▶ **抜粋文**
□ □ □ □ □ □ □

宮本大人のミヤモメモ(続)

漫画史研究者の日常雑記。はてなダイアリーのサービス停止に伴いこちらに移転。はてなダイアリーでのエントリもそのまま残っています。

11月24日、高橋真琴&藤本由香里−少女マンガの源流をたずねて−

 おかげさまで、すごくよいイベントになったと思います。キャパ250人という立派なホールを使ったので、いささか少なめに見えたお客さんの数ですが、僕は正確に把握してないものの、60名前後の方においでいただいたと思います。これ、できたばかりの地方部会のイベントとしては、すごい動員力だと思いますよ。しかも、福岡市じゃなくて久留米市でやってるわけですから。
 で、ほんとに重要なのは、お客さんの人数よりも、お客さんの満足度なわけで、その点でこそ、このイベントは大成功だったのではないかと思います。
 お話の大きな流れとしては、『少女ロマンス』所収の高橋先生へのインタビューをなぞりつつも、藤本さんが用意して来られた膨大な原資料のコピー(貸本時代の作品や『少女』誌所収の作品など、当然初出媒体からのカラーコピーです)をほとんど常にスクリーンで見せつつ、これをお描きになったときは…、とか、この瞳のここのところは…、このコマ割りって…、といった具合に、ぐいぐい細部に踏み込んだ質問も投げかけられ、高橋先生が時におおらかに、時に熱く、お答えを語られます。
 入念な調査に基づいた藤本さんの質問は、やがて同時代、あるいは少し早い時期の作家たちの作品をも見せつつの比較検討に入り、少しニュアンスを頭の中で変換しつつ聞いていると、まるで、「もう調べはついてるんだ」「少女マンガを変えたのはあんたなんだろ」と詰め寄る刑事のようでもあり(いやもちろん半分誇張ですが)、高橋先生もまた、のらりくらりと「いや、そんな大それたことは」とか「ただ無我夢中だったんで、そんなつもりでやってたんじゃ…」とかわし続ける犯人のようでもあり、それが「少女マンガのスタイルを確立する」という事態をめぐっての話であるだけに、なんだかとても楽しく、また極めて充実した時間だったのでした。

□ □ □ □ □ □ □

▶ **データ一覧**
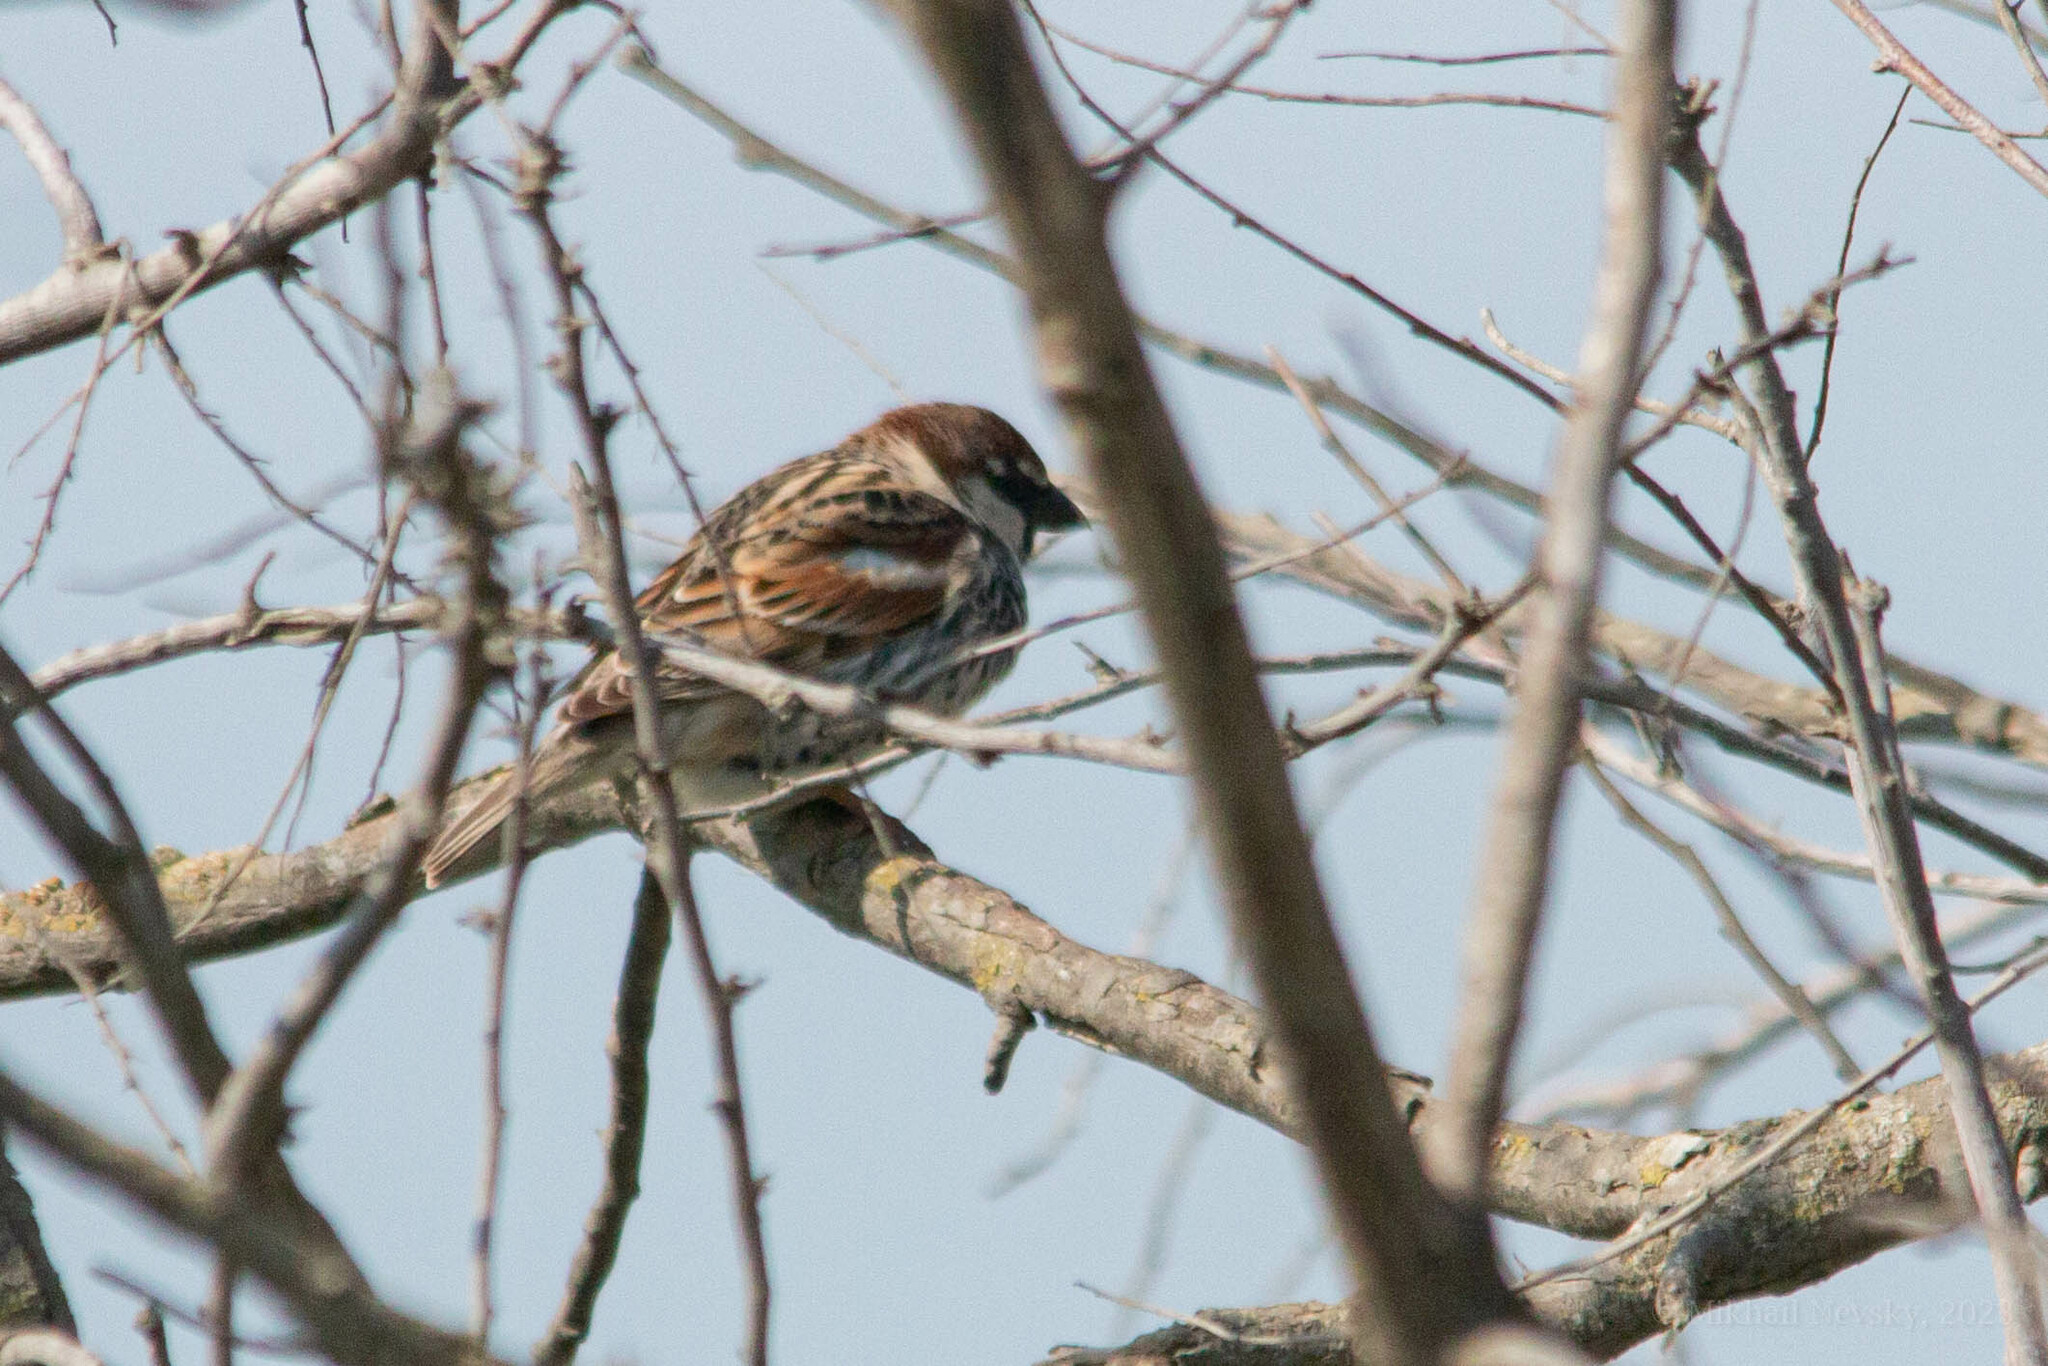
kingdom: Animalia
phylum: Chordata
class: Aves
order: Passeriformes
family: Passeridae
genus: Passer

□ □ □ □ □ □ □

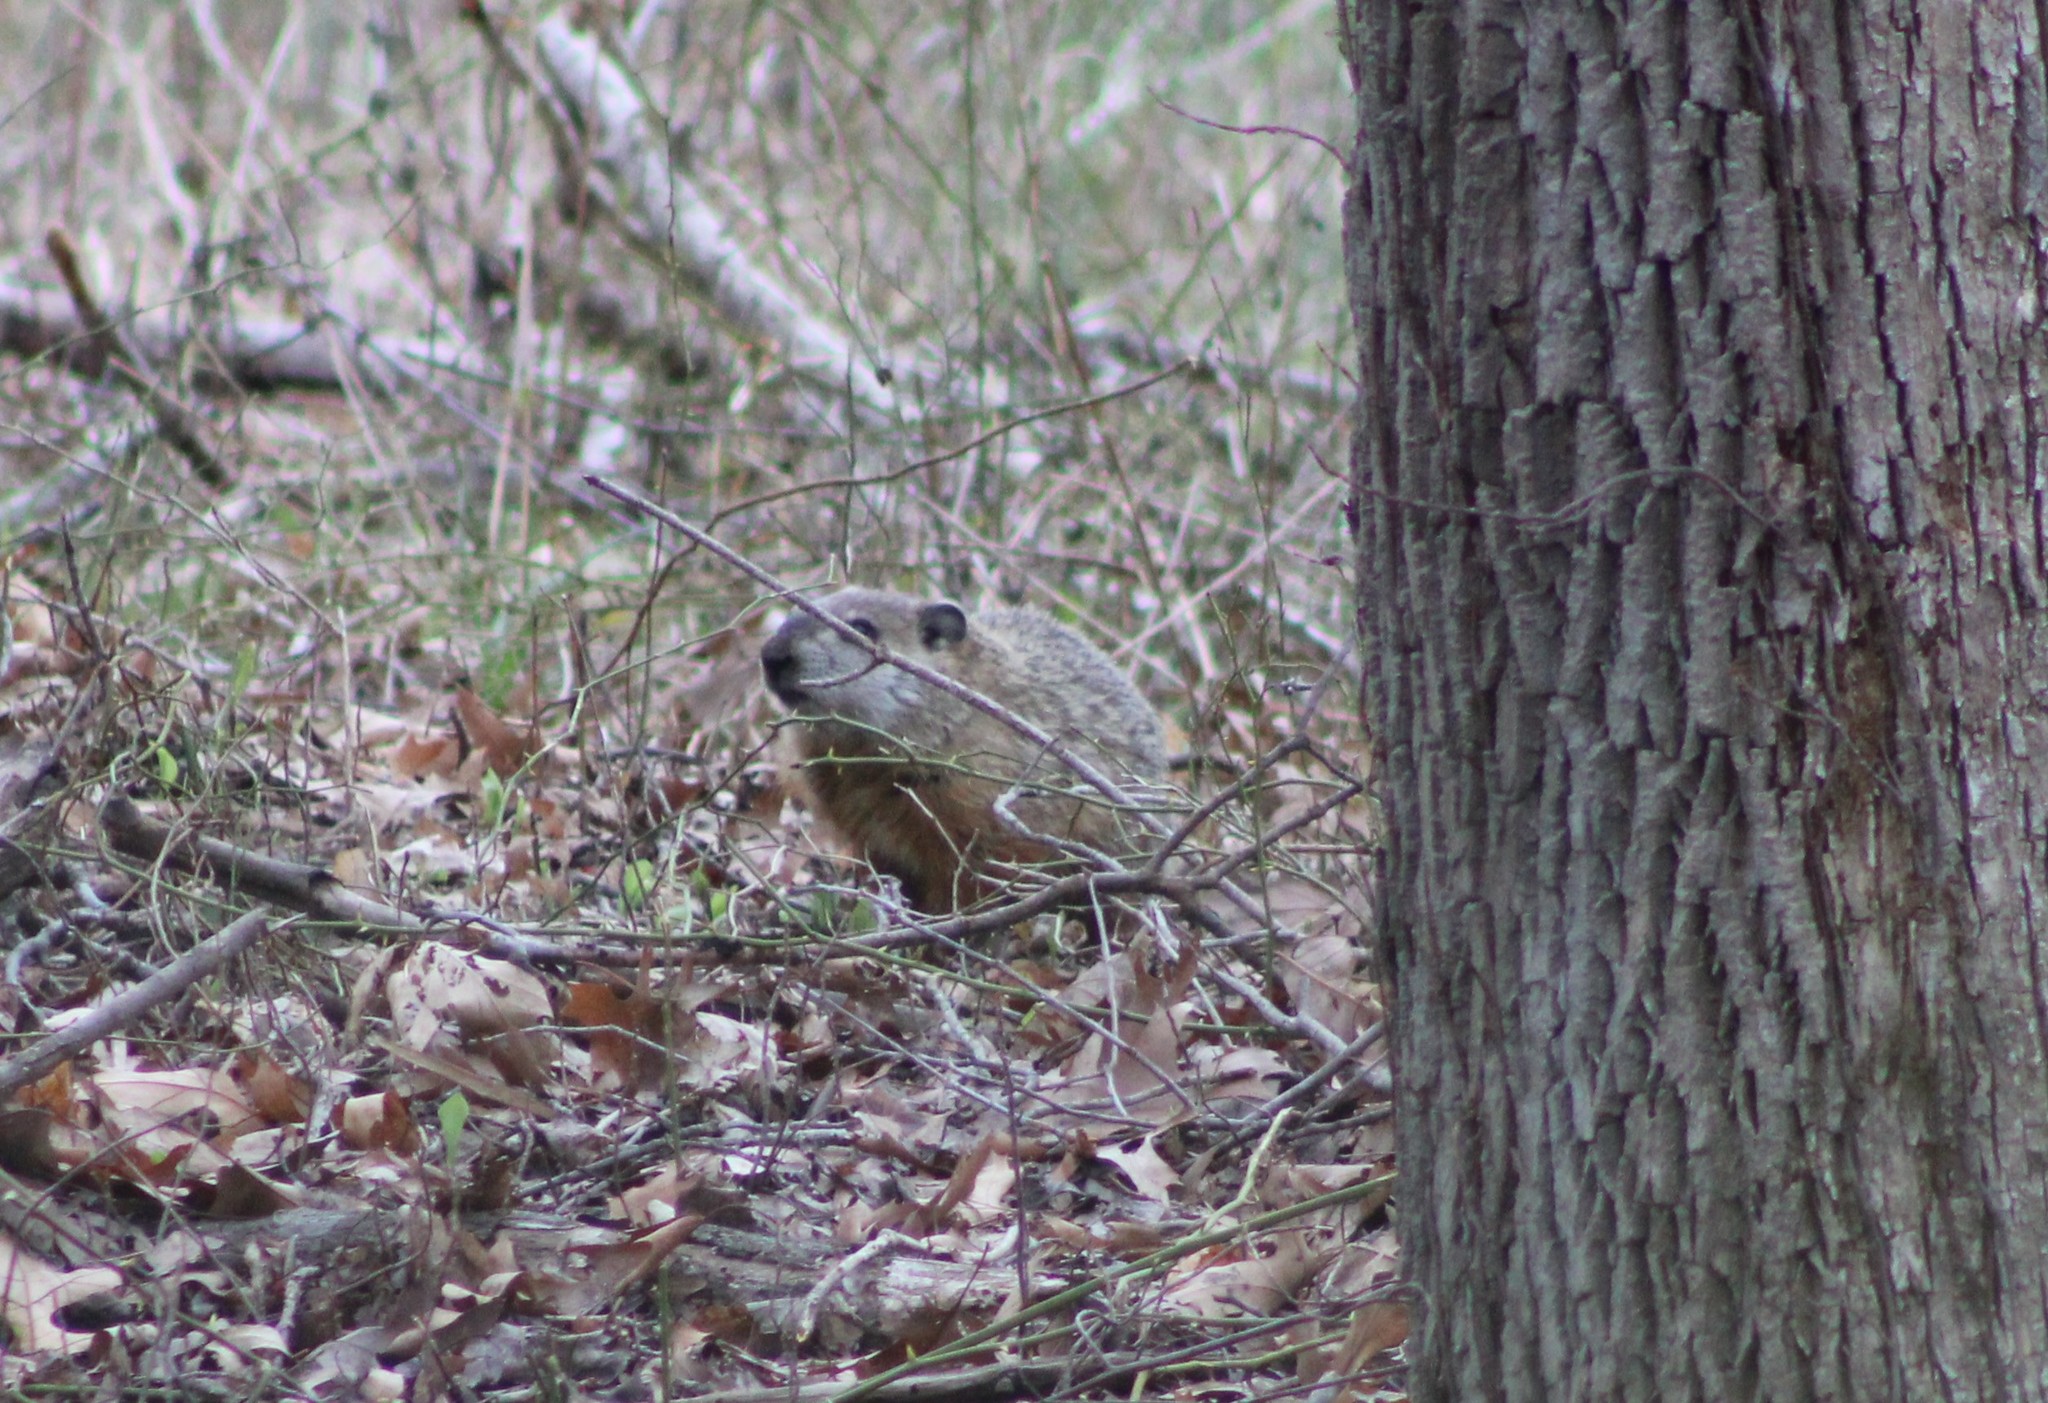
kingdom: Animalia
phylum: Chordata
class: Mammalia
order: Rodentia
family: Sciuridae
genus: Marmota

□ □ □ □ □ □ □

▶ **課題**
1: 少女マンガのイベント記事にある次の一文を英語に訳せ。「で、ほんとに重要なのは、お客さんの人数よりも、お客さんの満足度なわけで、その点でこそ、このイベントは大成功だったのではないかと思います。」
2: 少女マンガのイベント記事を、最後の文の後から書き進めよ。
上の一覧は、少女マンガのイベント記事とは別個の資料である。

▶ **解答**
1: So what really matters is not the number of attendees but how satisfied they were, and it is precisely on that point that I think this event was a great success.

2:
 質疑の時間もたっぷり30分、フロアから活発な質問が出て、高橋先生もまたそれに丁寧にお応えになる充実したやり取りになりました。その中で特によかったのは、リアルタイムで『少女』掲載作品を読んでおられた地元の女性の方とのやり取り。えーるピアにあったチラシを見て、「本当に『あの』マンガを描いた人が来るのかしら」と思ってやってきて、今日初めて先生が男性であることを知りましたとおっしゃるその様子が、本当に感激に打ち震える様子で、会場みんな軽い感動状態。タイトルを忘れてしまったのだけれどピラミッドの出てくるお話をお描きになっていて、あの続きはどうなったのかしらとずっと思い続けてきましたと言うと、高橋先生がそれは(代表作の一つ)「プチ・ラ」ですね、あれは、いろいろな国を旅していくのです、とお答えになります。そうした一連のやり取りが、本当に、なんか、よかったんですよ。打ち上げの場でも部会のメンバー一同、ほんとにあの方を高橋先生に引き合わせられただけで、この会は大成功だったねと語り合ったくらいでした。


 僕は、舞台の袖で客席の照明のコントロールをスタッフの方にお願いしたりしていて、必ずしもずっとトークの内容を、見せられている図版とともにしっかりうかがうことができなかったのですが、質疑の際に、「プチ・ラ」の原作者であり、現在は「渡る世間は鬼ばかり」の大脚本家、橋田壽賀子さんとの、「プチ・ラ」当時の仕事上のお付き合いについてうかがえたのがよかったです。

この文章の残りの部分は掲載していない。